Chair: Tracey Mabrey
Social work research and practice are expected to be guided by social justice traditions. Accordingly, social work research and practice attends to the most vulnerable populations in society. The lived experiences of African Americans in the United States are shaped in part by the historical legacy of national servitude, Jim Crow segregation and discrimination, and contemporary tensions regarding race. These experiences have contributed to the disproportionate representation of African Americans among the nation’s disadvantaged and most vulnerable. Other citizens of the African Diaspora have often experienced similar devastation of their native and cultural strands. Given that African Americans and similarly, people of the African Diaspora carry a different life experience tied to the Diaspora, how are cultural competencies that deal with these groups within the U.S. and global contexts advanced? How do social work and social welfare become mindful, respectful and progressive in such engagements?
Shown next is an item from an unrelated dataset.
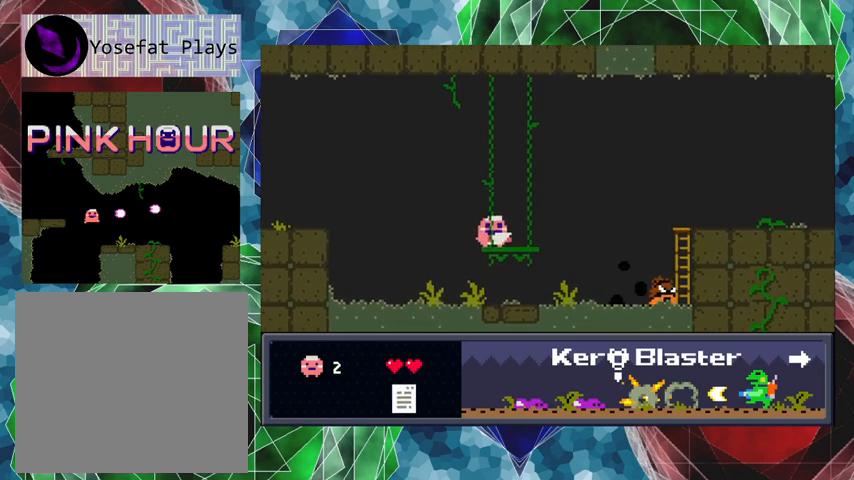
{"buttons": [], "left_stick": "center", "events": []}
The intersection of racial and/or ethnic identity with other primary identities such as gender, nationality, sexuality and social class has further marginalized both African Americans and other citizens of the African Diaspora worldwide. Topics of exploration for presentation within this Track include but are not limited to the assumption and functioning of these multiple identities on individual, familial, communal and societal roles; cross-cultural and cross-national frameworks. The Track also seeks to address historical and contemporary social work research and/or practice with African Americans and citizens of the African Diaspora. At the core of these proposals should be an examination or analysis of the role and importance of social work education as a mechanism for promoting social and economic justice, engaged scholarship, and culturally-sensitive practice.